A relief force call Wintergewitter was sent under the very capable Erich von Manstein, but it was stopped. The German 6th Army was now doomed. Hitler ordered Paulus to fight to the last round and not surrender. He even promoted him to Field Marshal, knowing no German of that rank had ever surrendered before.

But it was all too little, too late.  

Symbolic of the end of the Stalingrad Campaign --
a defeated German soldier, starving and freezing, surrenders
to a Russian soldier, 1943.
Photo from Wikimedia Commons and Deutsches Bundesarchiv 

What was left of the once proud German 6th Army surrendered to the Soviets on February 2, 1943. After eight months of brutal fighting -- from June, 1942 until February, 1943 -- and after much initial success, Fall Blau had ended in a complete German defeat and disaster. Stalingrad had profound and dreadful consequences for the Nazis. In addition to the massive loss of men and material and the permanent halt of a German advance to the East, the Russians, who were badly beaten in the past, now felt confident that they could meet and defeat any German army in the future.

German Field Marshal
Friedrich Paulus surrenders
at Stalingrad, 1943
Photo from Wikimedia and Deutsches Bundesarchiv 

The Germans lost about 300,000 men in the encircled city of greater Stalingrad. The other Axis forces of Hungary, Italy, and Romania lost about 100,000 each in the campaign. In the Fall Blau operation the Germans lost about 200,000 men (outside of the city of Stalingrad). Germany and the Axis were now running out of manpower.
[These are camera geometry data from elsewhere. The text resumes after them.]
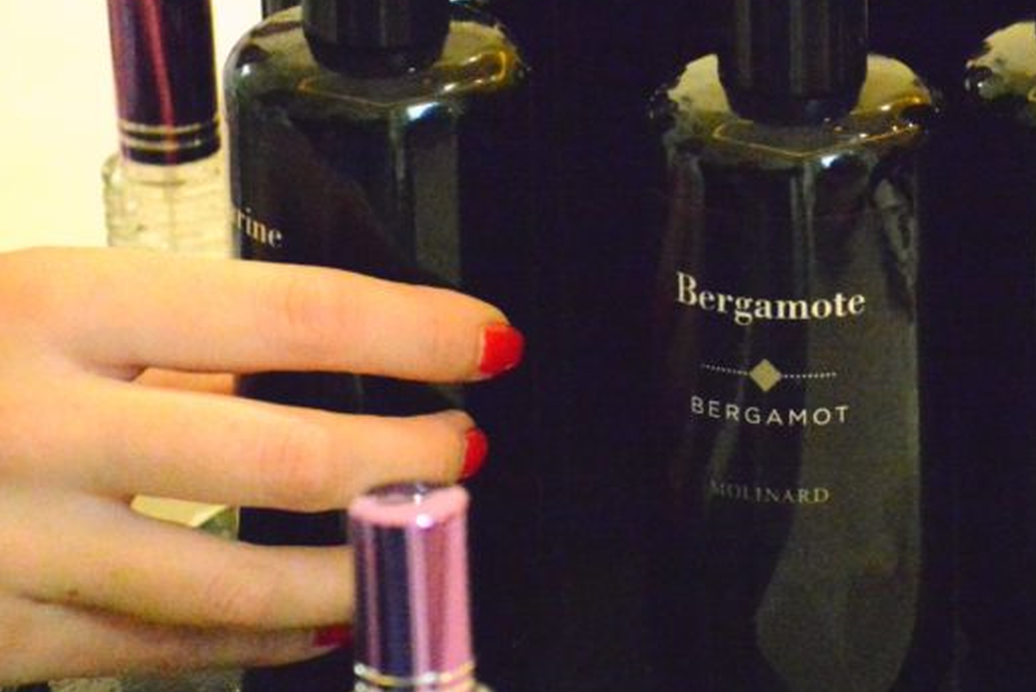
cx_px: 866
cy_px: 242
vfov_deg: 4.5
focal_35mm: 303
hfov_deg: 6.8
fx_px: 8722
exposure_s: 1/250
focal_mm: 102
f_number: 4.5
The losses on the Soviet side were simply staggering, perhaps as many as 2,000,000 men died in the entire campaign, Fall Blau and the fight for the city. And the Soviets still won. The Russians had many more men left to fill the ranks of the Red Army, and factories beyond the Ural Mountains now operational to make tanks, equipment, and the machines of war … plus ample supplies sent to Russia from America. From now on the Soviets would drive westward towards Berlin.

Stalingrad was the turning point of World War II.

Sources and Further Reading:
Stalingrad: The Turning Point by Geoffrey Jukes, 1968, Ballentine’s Illustrated History; Stalingrad 1942 by Peter Antill, 2007, Osprey; Russia at War by Vladimir Karpov, 1987, Vendome Press; Wikipedia article on Case Blue ; Wikipedia article on Battle of Stalingrad ; All photos are cited at the captions with links. Note: Learn more about the battle at the website of the Museum Panorama of the Stalingrad Battle.


  1. Fascinating article. clear insight.

  2. Thanks! Unfortunately, many people in the West do not understand the importance of Russian Front during World War 2. We, understandably, tend to focus on things we are more familiar with like the Normandy Invasion, the Battle of the Bulge, and Pearl Harbor. And to a lesser extent the North African and Italian Campaigns with battles like El Alamein or Anzio. But the vast majority of the German troops during the war and the vast amount of German casualties were on the Russian Front. All the Fronts and the battles were important around the global, but we should also remember what happened in the USSR and especially at Stalingrad.